The upshot of the argument is twofold. The cognitive linguistic view suggests the
empirical hypothesis that that scientific terms which are easier and shorter (e.g. “gene”, “force”) are more polysemous than longer and more difficult ones (e.g. “endoplasmatic reticulum”). The patchwork analysis suggests that scientists can advance their understanding (e.g. of collision or inheritance phenomena) by stitching multiple patches of together without any of the patches providing general definition of the concept in all contexts.

References:

  1. Anderson, B. (2023). Stop paying attention to “attention.” WIREs Cognitive Science, 14(1), e1574. https://doi.org/10.1002/wcs.1574
  2. Brochhagen, T., & Boleda, G. (2022). When do languages use the same word for different meanings? The Goldilocks principle in colexification. Cognition, 226, 105179. https://doi.org/10.1016/j.cognition.2022.105179
  3. Cartwright, N. (1999). The Dappled World. Cambridge University Press.

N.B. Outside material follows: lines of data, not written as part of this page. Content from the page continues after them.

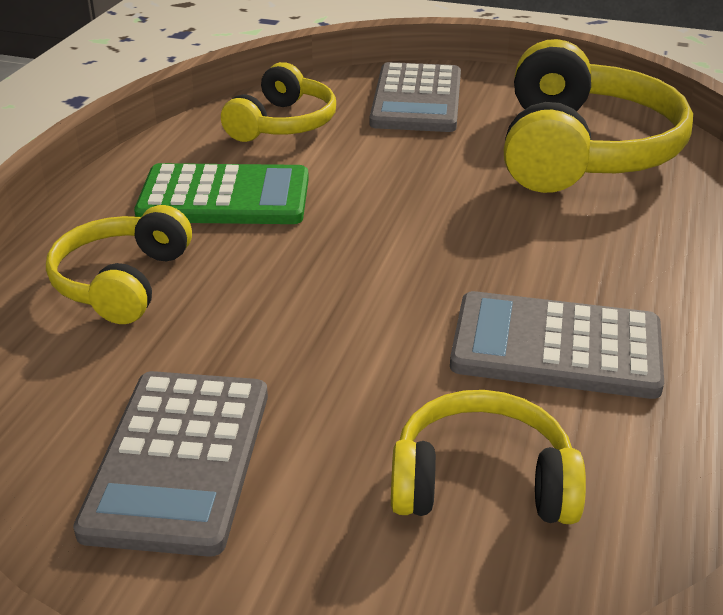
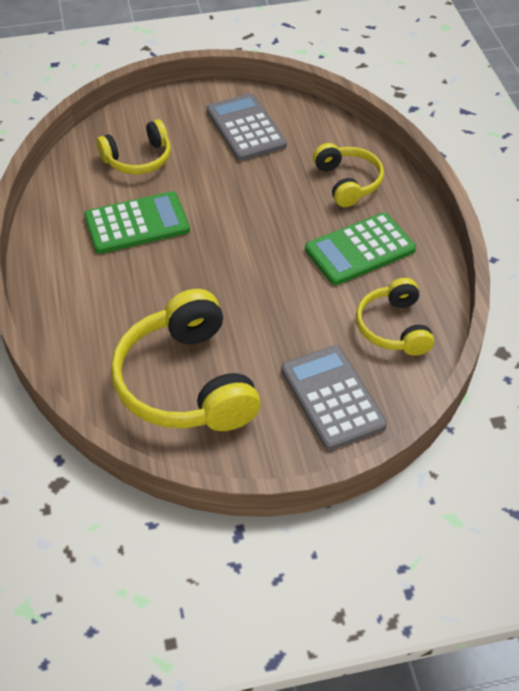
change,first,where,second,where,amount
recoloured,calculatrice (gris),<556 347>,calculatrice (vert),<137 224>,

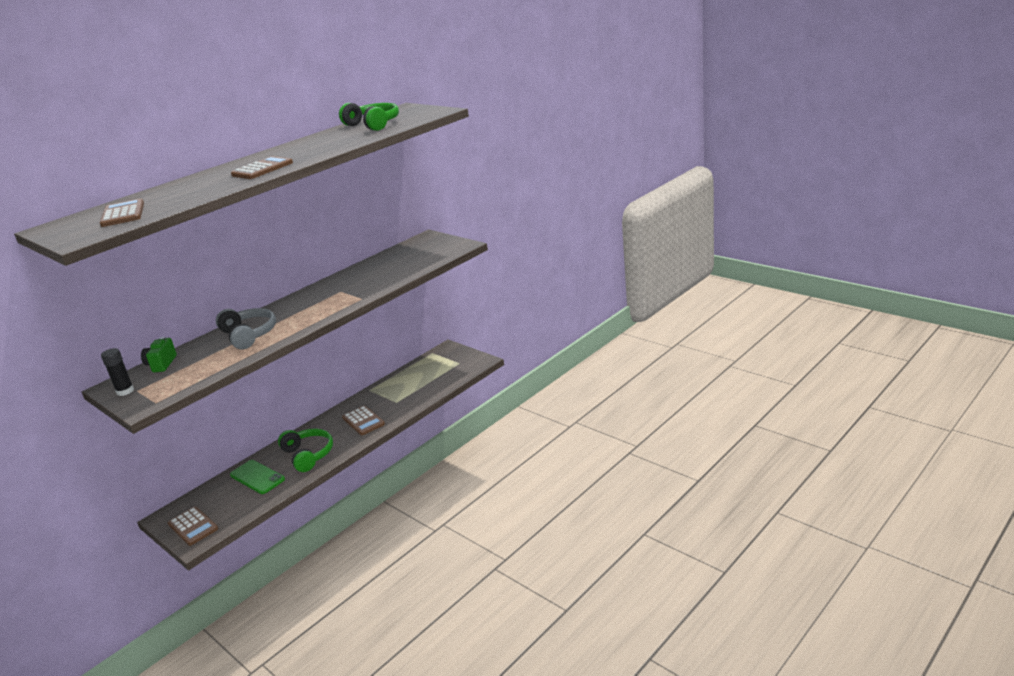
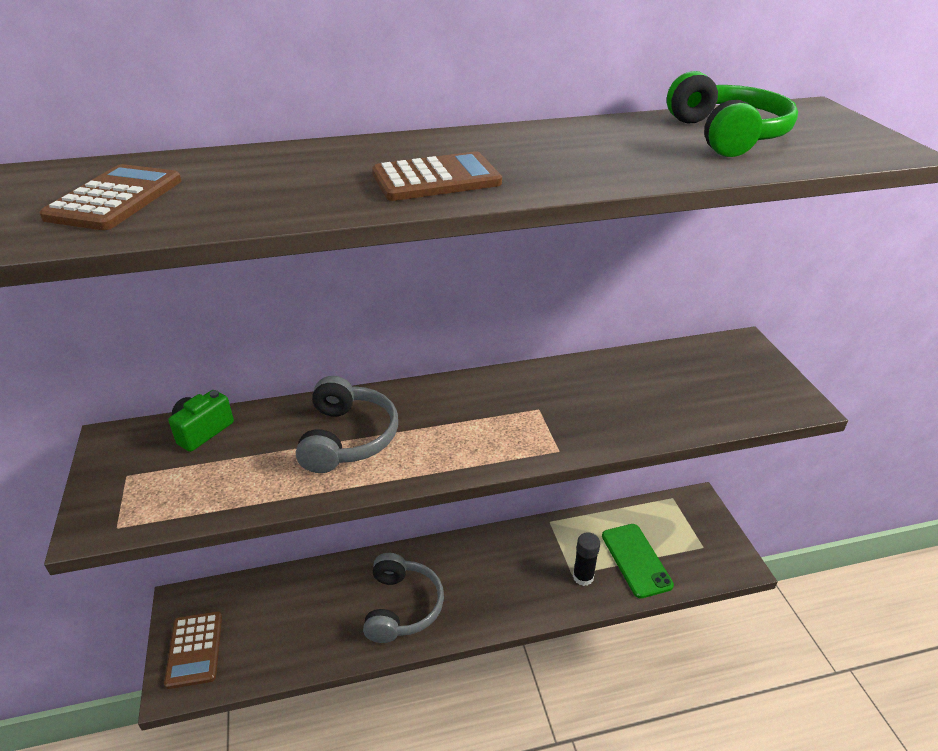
change,first,where,second,where,amount
moved,bâton de colle (noir),<125 391>,,<583 577>,
moved,téléphone (vert),<257 477>,,<636 560>,
recoloured,casque audio (vert),<308 455>,casque audio (gris),<402 606>,
removed,calculatrice (marron),<363 421>,,,

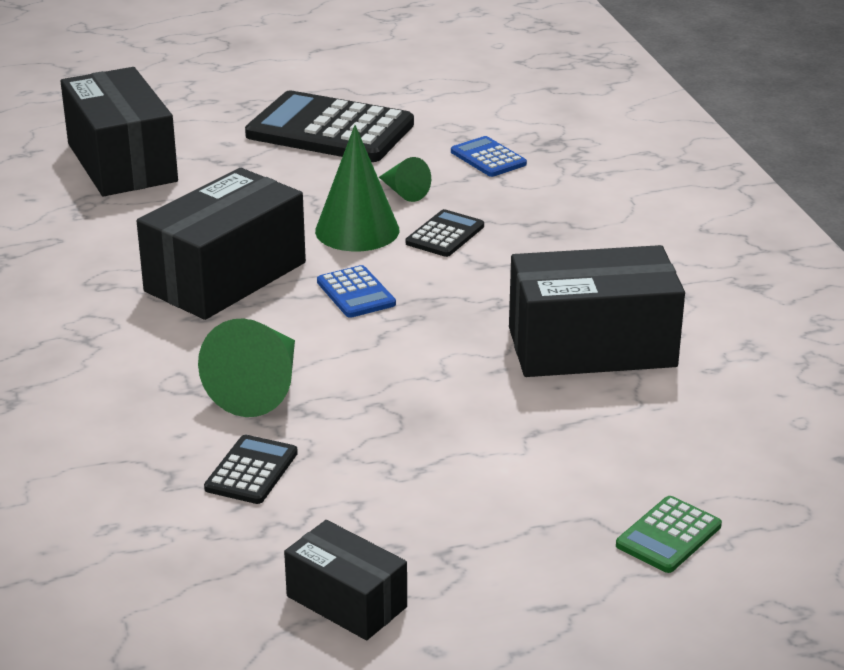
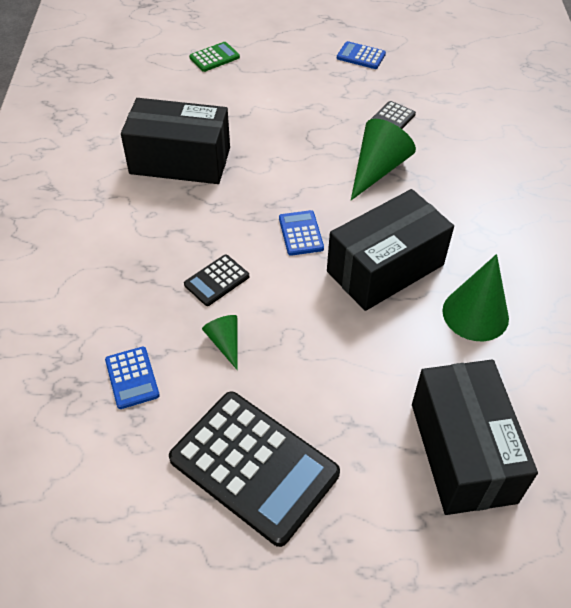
change,first,where,second,where,amount
replaced,boîte (noir),<346 602>,calculatrice (bleu),<361 56>,
moved,cône (vert),<357 230>,,<475 314>,

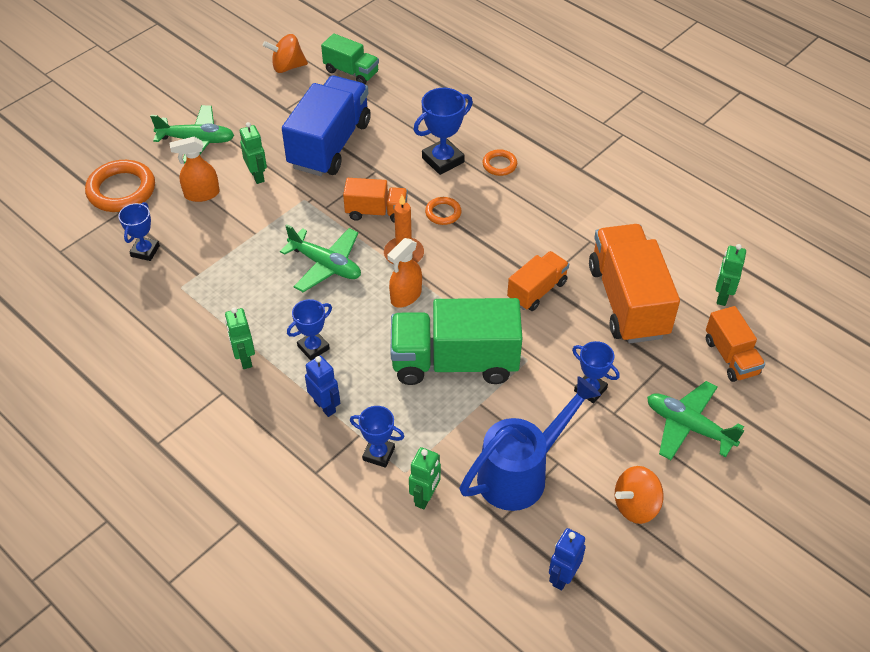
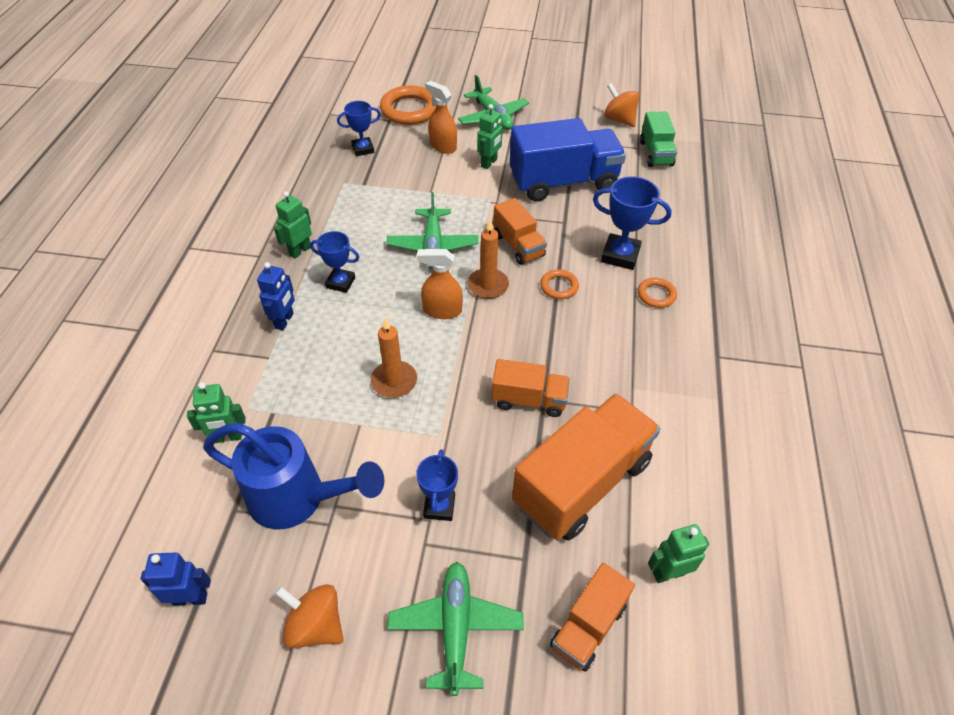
change,first,where,second,where,amount
removed,trophée (bleu),<378 454>,,,
replaced,camion (vert),<454 362>,bougie (orange),<394 381>,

  4. Haueis, P. (2024). A generalized patchwork approach to scientific concepts. BJPS 75(3), 741–768. https://doi.org/10.1086/716179
  5. Piantadosi, S. T., Tily, H., & Gibson, E. (2012). The communicative function of ambiguity in language. Cognition, 122(3), 280–291. https://doi.org/10.1016/j.cognition.2011.10.004
  6. Taylor, H. (2023). Attention as a patchwork concept. EJPS, 13(3), 36. https://doi.org/10.1007/s13194-023-00538-5
  7. Rheinberger, H.-J., Müller-Wille, S. (2018). The gene: From genetics to postgenomics. The University of Chicago Press.
  8. Wilson, M. (2006). Wandering significance: An essay on conceptual behavior. Clarendon Press.